We were stunned when the headlines leapt out at us—both front pages. “Peace Triumphs!” proclaimed Winnipeg Sun, devoting its first four pages to our story. The piece in the Winnipeg Free Press focused more closely on Candace herself. Both articles were thoughtful and generous. Both suggested that, somehow, within all this tragedy, good had triumphed.

My dad had been unusually quiet during the drive, and I wasn’t sure whether it was simply the exhaustion of the past days or something deeper. I watched him carefully as he read. When he finally laid the paper down, there was a new peace on his face.

“Now I understand,” he said quietly. “On the train trip here, I was so puzzled. I wondered where God was. But now I know.”

My father—who usually showed such remarkable restraint in most things—went back to the newspaper stand and bought every newspaper he could find.

Actually, it was my father who first recognized the transcendent power of Candace’s life.

He saw that she had stepped into a simple but profound truth: that God—who embodies goodness and love—created a perfect world for us, a beautiful toy meant to be held, explored, and delighted in. But in the Garden of Eden, we took that toy and broke it. What followed was not innocence but chaos, not play but violence—a world increasingly marked by cruelty and murder.

Yet God, who never withdrew His love, made a promise. If we would take our broken toy and give it back to Him, He would receive it with grace and transform it—making something beautiful again out of what had been shattered.. It is nothing short of a miracle when He does that.
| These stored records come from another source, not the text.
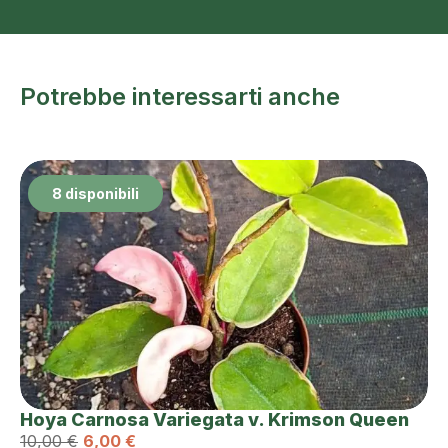
Potrebbe interessarti anche
8 disponibili
Hoya Carnosa Variegata v. Krimson Queen
10,00
€
6,00
€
As a child, Candace committed her life to God, and we watched the power of her love quietly grow. Then, as a young teenager, she went even further: she committed her murder to God. In doing so, she opened the door for God to work His miracle—to take what was meant to destroy her and turn it into good.
​
My father was overwhelmed as he witnessed that moment of transformation unfold before his watchful eyes—the unmistakable beauty of grace at work.